O caso dos Estados Unidos que observamos no gráfico abaixo pode nos ajudar a entender essa relação entre políticas públicas e taxas de juros. Embora não se possa falar de uma correlação perfeita entre as duas variáveis, é evidente que o período de maior endividamento do Governo Federal (2007-2012) coincide também com a maior queda das taxas de juros pagas sobre títulos do Tesouro em 10 anos.
Evolução da dívida pública e taxas de juros nos Estados Unidos no período 2000-2020
NOTA: A dívida pública é expressa em percentagem do PIB (eixo esquerdo), enquanto para as taxas de juro foi tomada como referência a taxa média anual paga por obrigações do Tesouro a 10 anos (eixo direito).
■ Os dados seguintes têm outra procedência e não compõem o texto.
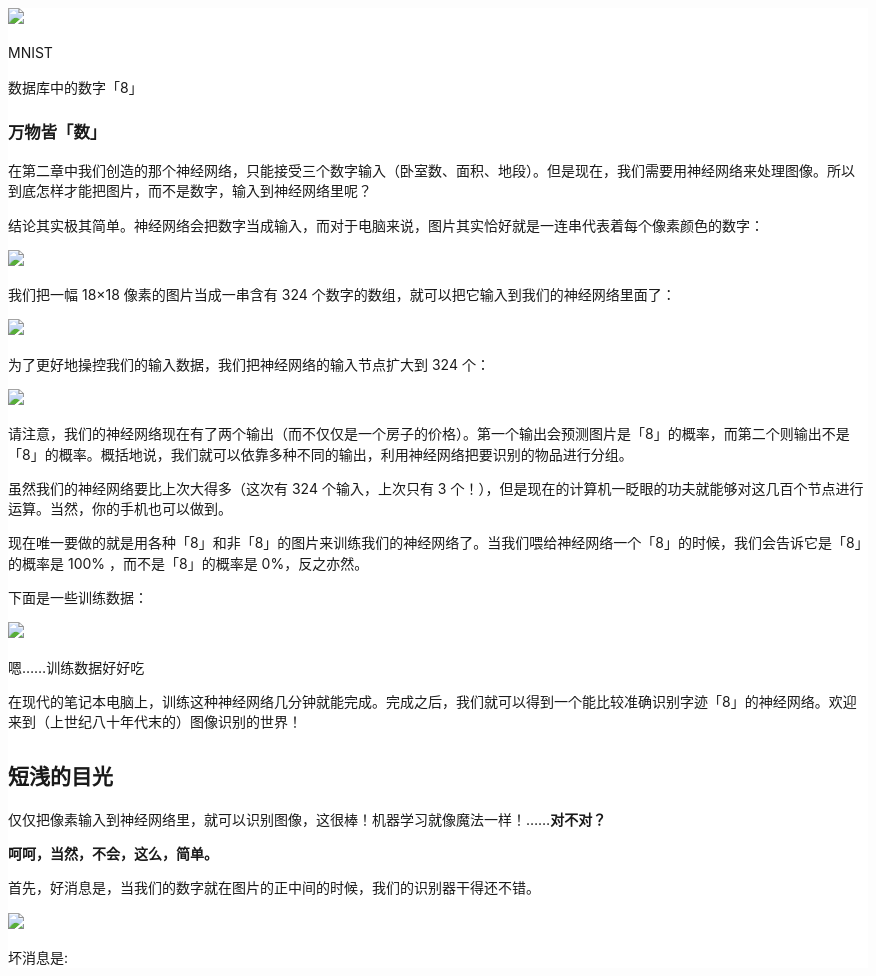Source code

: 

![](3/3-4.jpg)

MNIST

数据库中的数字「8」


### 万物皆「数」

在第二章中我们创造的那个神经网络，只能接受三个数字输入（卧室数、面积、地段）。但是现在，我们需要用神经网络来处理图像。所以到底怎样才能把图片，而不是数字，输入到神经网络里呢？

结论其实极其简单。神经网络会把数字当成输入，而对于电脑来说，图片其实恰好就是一连串代表着每个像素颜色的数字：

![](3/3-5.jpg)



我们把一幅 18×18 像素的图片当成一串含有 324 个数字的数组，就可以把它输入到我们的神经网络里面了：

![](3/3-6.jpg)



为了更好地操控我们的输入数据，我们把神经网络的输入节点扩大到 324 个：



![](3/3-7.jpg)

请注意，我们的神经网络现在有了两个输出（而不仅仅是一个房子的价格）。第一个输出会预测图片是「8」的概率，而第二个则输出不是「8」的概率。概括地说，我们就可以依靠多种不同的输出，利用神经网络把要识别的物品进行分组。



虽然我们的神经网络要比上次大得多（这次有 324 个输入，上次只有 3 个！），但是现在的计算机一眨眼的功夫就能够对这几百个节点进行运算。当然，你的手机也可以做到。

现在唯一要做的就是用各种「8」和非「8」的图片来训练我们的神经网络了。当我们喂给神经网络一个「8」的时候，我们会告诉它是「8」的概率是 100% ，而不是「8」的概率是 0%，反之亦然。

下面是一些训练数据：

![](3/3-8.jpg)



嗯……训练数据好好吃

在现代的笔记本电脑上，训练这种神经网络几分钟就能完成。完成之后，我们就可以得到一个能比较准确识别字迹「8」的神经网络。欢迎来到（上世纪八十年代末的）图像识别的世界！

## 短浅的目光

仅仅把像素输入到神经网络里，就可以识别图像，这很棒！机器学习就像魔法一样！……**对不对？**

**呵呵，当然，不会，这么，简单。**

首先，好消息是，当我们的数字就在图片的正中间的时候，我们的识别器干得还不错。

![](3/3-9.jpg)



坏消息是:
Fontes: Macrotrends e Trading Economics.
Podemos concluir, portanto, que embora esse não seja o único fator em jogo, taxas de juros baixas podem estimular os governos a incorrer em déficits maiores e a tomar empréstimos com mais facilidade. O problema é que, como mencionamos, aumentar indefinidamente o volume da dívida pode forçar a rolagem em ambientes futuros, onde as taxas de juros são mais altas.
Nesse sentido, talvez seja interessante aprender a lição que a Irlanda e a Holanda nos ensinam.
Em ambos os casos, trata-se de países que não abriram mão da rolagem para avançar em tempos de crise, mas voltaram a reduzir sua dívida quando tiveram oportunidade. Graças a isso, a Holanda conseguiu enfrentar a crise do Covid-19 com uma relação dívida pública em relação ao PIB menor do que em 2000.
Em conclusão, podemos dizer que a rolagem pode ser um instrumento muito útil se usada em conjunto com a desalavancagem e ambas as políticas se complementam. No entanto, se for abusado adiar indefinidamente a redução do passivo estatal, corre-se o risco de entrar numa espiral de dívidas da qual pode ser muito difícil sair.
Podemos encontrar a chave desse dilema na lição holandesa, que nos ensina a importância de adiar as dívidas apenas em um contexto de crise e pagá-las assim que a ocasião permitir; mesmo à custa de grandes esforços. Sacrifícios muito duros e até impopulares, mas graças aos quais um país pode enfrentar recessões sem ver sua economia desestabilizada.
Em outras palavras, a velha história do gafanhoto e da formiga transitou para a nossa economia global do século XXI.